I've literally seen patient's die from pulmonary embolisms within 30 minutes from the time they first told me they were feeling pain and having difficulty breathing. The only treatment for this is quick recognition and removal of embolism by catheterization in the hospital. There is no "in the field" or "medieval" substitute for this treatment. Anything else you try to do to remove the embolism will just make it worse.
The second most common place for an embolism to lodge is in the brain. When an embolism lodges there it causes a stroke, which is basically lack of blood flow or oxygen to the brain. What symptoms a patient may have will depend on where exactly in brain the embolism ended up. People may have motor, sensory, speech, or intellect deficits. Their personality may change, usually becoming more impulsive and less able to reason logically. All these problems may improve with therapy or may be permeant.
If an embolism lodges anywhere else in the body, it is not usually a problem and you won't even notice that it happened before it is dissolved. Heart attacks are also caused by embolisms (this time getting lodged in the vessels of the heart), but they are almost always caused by clots, not fat embolisms, for complex anatomy reasons I won't get into, because it's not relevant to your story.

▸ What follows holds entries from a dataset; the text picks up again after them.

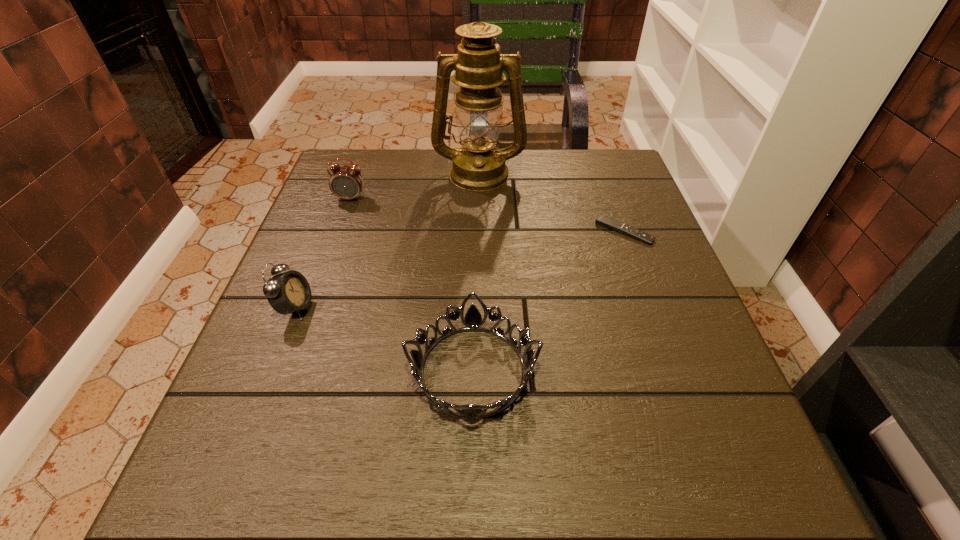
Locate an element on the screen. vacant space at the far right corner is located at coordinates (614, 148).

The width and height of the screenshot is (960, 540). I want to click on unoccupied area between the second farthest object and the oil lamp, so click(415, 186).

Identify the location of vacant space in between the farther alarm clock and the fourth tallest object. This screenshot has width=960, height=540. (412, 285).

At what (x,y) coordinates should I click in order to perform the action: click on vacant area between the nearer alarm clock and the shortest object. Please return your answer as a coordinate pair (x, y). Looking at the image, I should click on (460, 269).

You are a GUI agent. You are given a task and a screenshot of the screen. Output one action in this format:
    pyautogui.click(x=<x>, y=<y>)
    Task: Click on the free area in between the nearer alarm clock and the second shortest object
    
    Given the screenshot: What is the action you would take?
    pyautogui.click(x=384, y=339)

I want to click on vacant area that lies between the tiara and the farther alarm clock, so click(x=412, y=285).

I want to click on free space between the farther alarm clock and the third farthest object, so pyautogui.click(x=488, y=215).

This screenshot has width=960, height=540. I want to click on vacant area that lies between the fourth tallest object and the tallest object, so click(x=476, y=272).

Image resolution: width=960 pixels, height=540 pixels. Find the location of `vacant area that lies between the farthest object and the farther alarm clock`. vacant area that lies between the farthest object and the farther alarm clock is located at coordinates (415, 186).

Locate an element on the screen. The height and width of the screenshot is (540, 960). free spot between the nearer alarm clock and the farther alarm clock is located at coordinates [324, 253].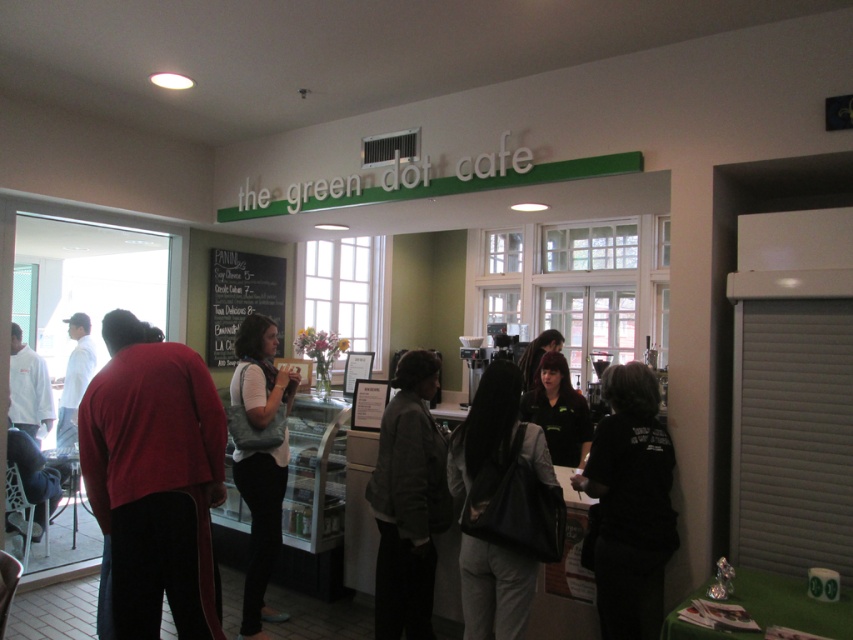
You are a customer at The Green Dot Cafe and want to place your gray fabric tote bag at center near the counter. The staff member in the black matte shirt at center is standing 40 centimeters away from you. Can you safely place your bag next to them without it being too far?

The distance between the black matte shirt at center and the gray fabric tote bag at center is approximately 40 centimeters. Since the staff member is 40 centimeters away from you, placing the bag next to them would mean the bag is about the same distance from you as the staff member, which is safe and within a reasonable proximity.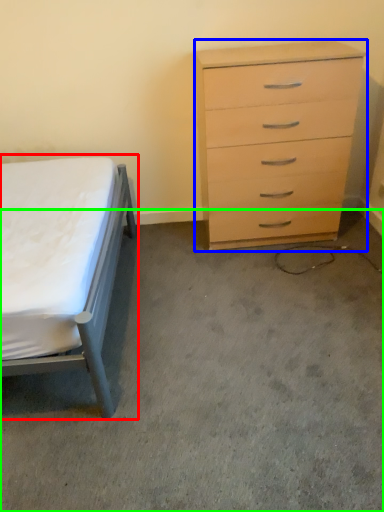
Question: Which object is the farthest from bed (highlighted by a red box)? Choose among these: chest of drawers (highlighted by a blue box) or concrete (highlighted by a green box).

Choices:
 (A) chest of drawers
 (B) concrete

Answer: (A)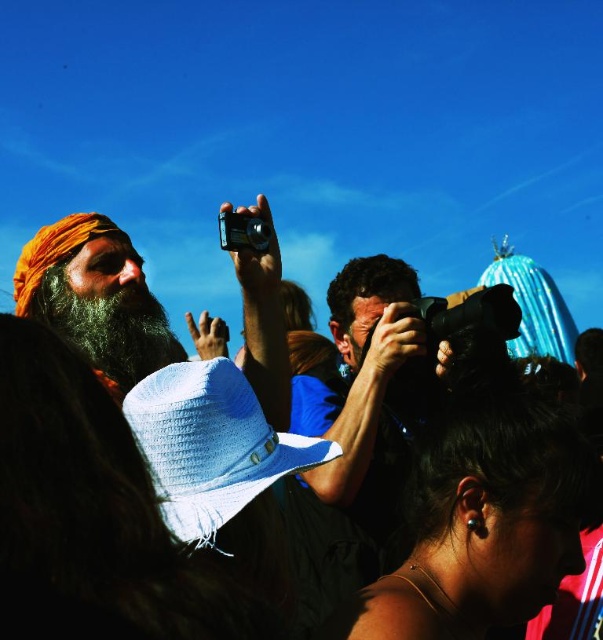
The height and width of the screenshot is (640, 603). What do you see at coordinates (93, 292) in the screenshot? I see `matte orange turban at upper left` at bounding box center [93, 292].

Is point (87, 300) more distant than point (92, 348)?

Yes, it is.

Is point (71, 234) more distant than point (77, 308)?

Yes, point (71, 234) is behind point (77, 308).

Where is `matte orange turban at upper left`? The width and height of the screenshot is (603, 640). matte orange turban at upper left is located at coordinates (93, 292).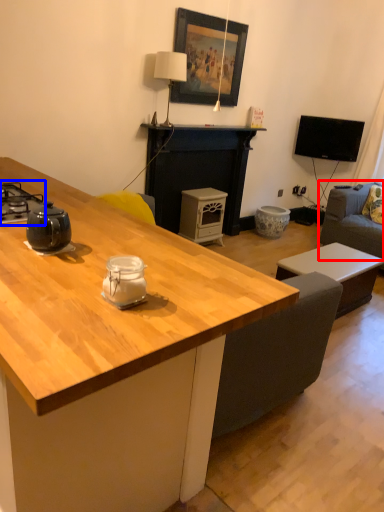
Question: Which object appears farthest to the camera in this image, studio couch (highlighted by a red box) or gas stove (highlighted by a blue box)?

Choices:
 (A) studio couch
 (B) gas stove

Answer: (A)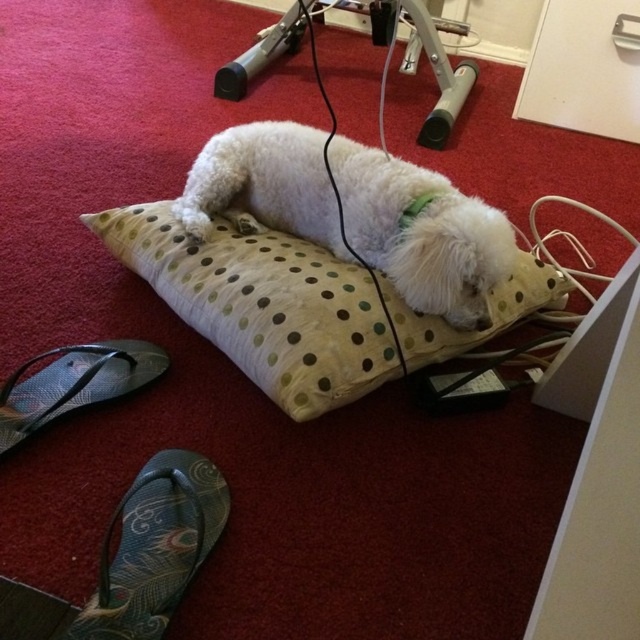
You are standing in the room and want to pick up an object. Which of the two points, point (128, 541) or point (20, 394), is closer to you?

Point (128, 541) is closer to the viewer than point (20, 394).

You are a dog owner who wants to place a small toy between the green fabric sandal at lower left and the textured fabric sandal at lower left. Which sandal should you place the toy closer to if you want it near the smaller one?

The green fabric sandal at lower left has a smaller size compared to the textured fabric sandal at lower left, so you should place the toy closer to the green fabric sandal at lower left.

You are a photographer setting up a camera at the same level as the green fabric sandal at lower left. When you look through the camera lens, will the white fluffy dog at center appear taller than the sandal?

The white fluffy dog at center has a greater height compared to the green fabric sandal at lower left, so yes, the dog will appear taller than the sandal when viewed from the camera positioned at the sandal level.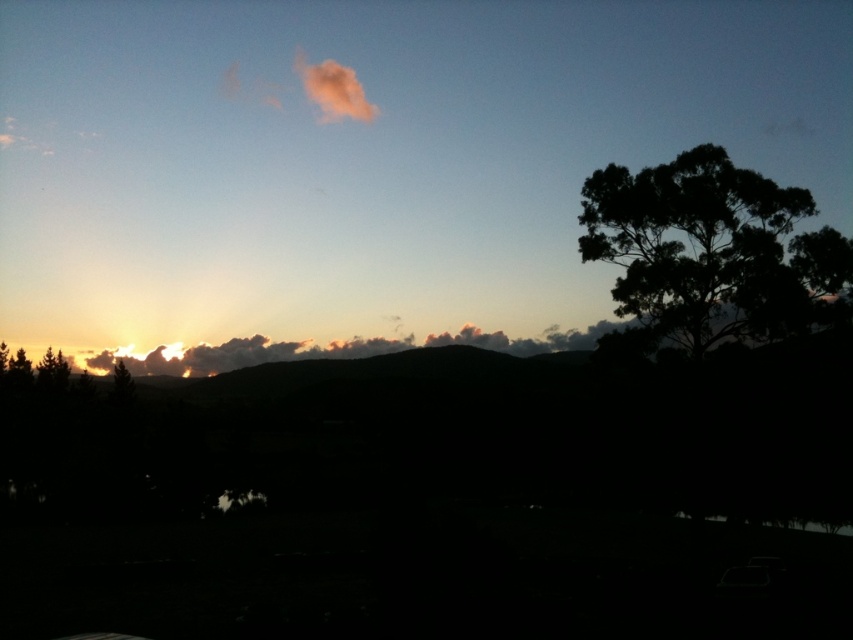
Between dark green leafy tree at right and fuzzy pink cloud at upper center, which one has less height?

dark green leafy tree at right is shorter.

Is dark green leafy tree at right behind fuzzy pink cloud at upper center?

No, it is not.

Is point (810, 321) positioned after point (328, 72)?

No, it is not.

This screenshot has height=640, width=853. Identify the location of dark green leafy tree at right. (712, 252).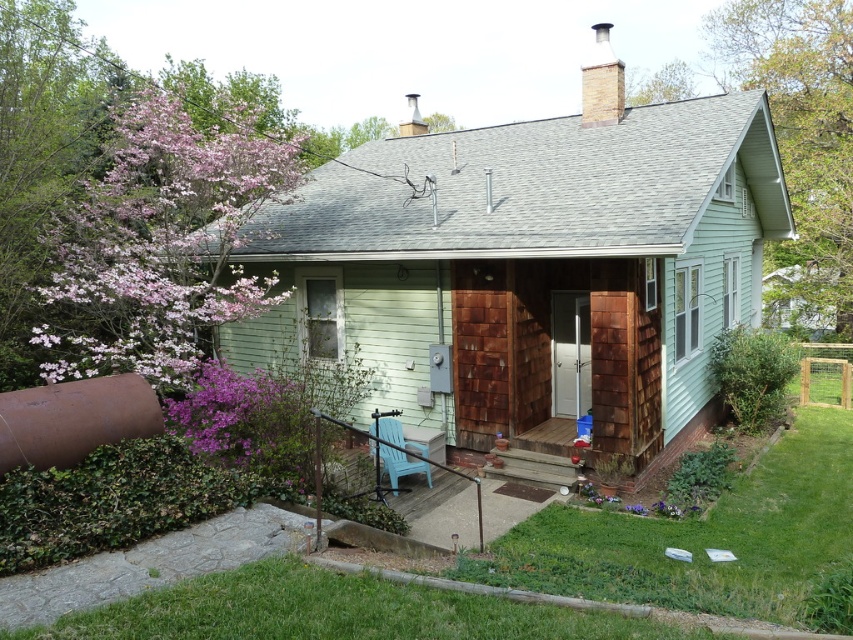
Question: Which point appears closest to the camera in this image?

Choices:
 (A) (521, 465)
 (B) (602, 90)

Answer: (A)

Question: Which of these objects is positioned farthest from the light green siding at center?

Choices:
 (A) purple matte flower at lower left
 (B) rustic wood porch at lower center
 (C) pink bloom at upper left

Answer: (C)

Question: Can you confirm if light green siding at center is thinner than rustic wood porch at lower center?

Choices:
 (A) yes
 (B) no

Answer: (B)

Question: Considering the real-world distances, which object is farthest from the pink bloom at upper left?

Choices:
 (A) rustic wood porch at lower center
 (B) purple matte flower at lower left

Answer: (A)

Question: Does pink bloom at upper left lie in front of purple matte flower at lower left?

Choices:
 (A) no
 (B) yes

Answer: (A)

Question: Is light green siding at center positioned in front of purple matte flower at lower left?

Anyways, hope this answers your first question! Just remember, although sharp, pointy bone fragments won't make their into the bloodstream through any means besides magical or scifi mumbo jumbo, bone components (i.e. marrow) will! Also, embolisms of any size (which by definition is anything larger than a red blood cell) will eventually lodge somewhere, so if you are going for the "I've got metal traveling in my blood stream like a terminator boss", it's not feasible. Embolisms either go away on their own or cause serious health issues very quickly. No in-between.